(Dataset records)

◇ ◇ ◇ ◇

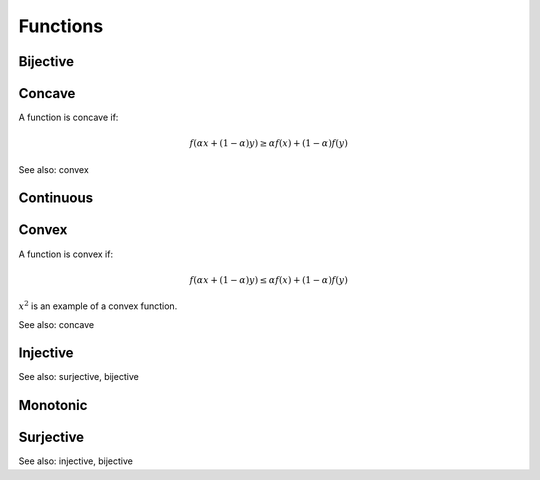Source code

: Functions
""""""""""""

Bijective
-----------


Concave
----------
A function is concave if:

.. math::

  f(\alpha x + (1 - \alpha) y) \geq \alpha f(x) + (1 - \alpha) f(y)

See also: convex

Continuous
---------------


Convex
--------
A function is convex if:

.. math::

  f(\alpha x + (1 - \alpha) y) \leq \alpha f(x) + (1 - \alpha) f(y)

:math:`x^2` is an example of a convex function.

See also: concave

Injective
-----------
See also: surjective, bijective

Monotonic
-----------


Surjective
-------------
See also: injective, bijective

◇ ◇ ◇ ◇

◆ **Directions**: Please say how many lines above contain "also", number only.

◆ **Response area**: 4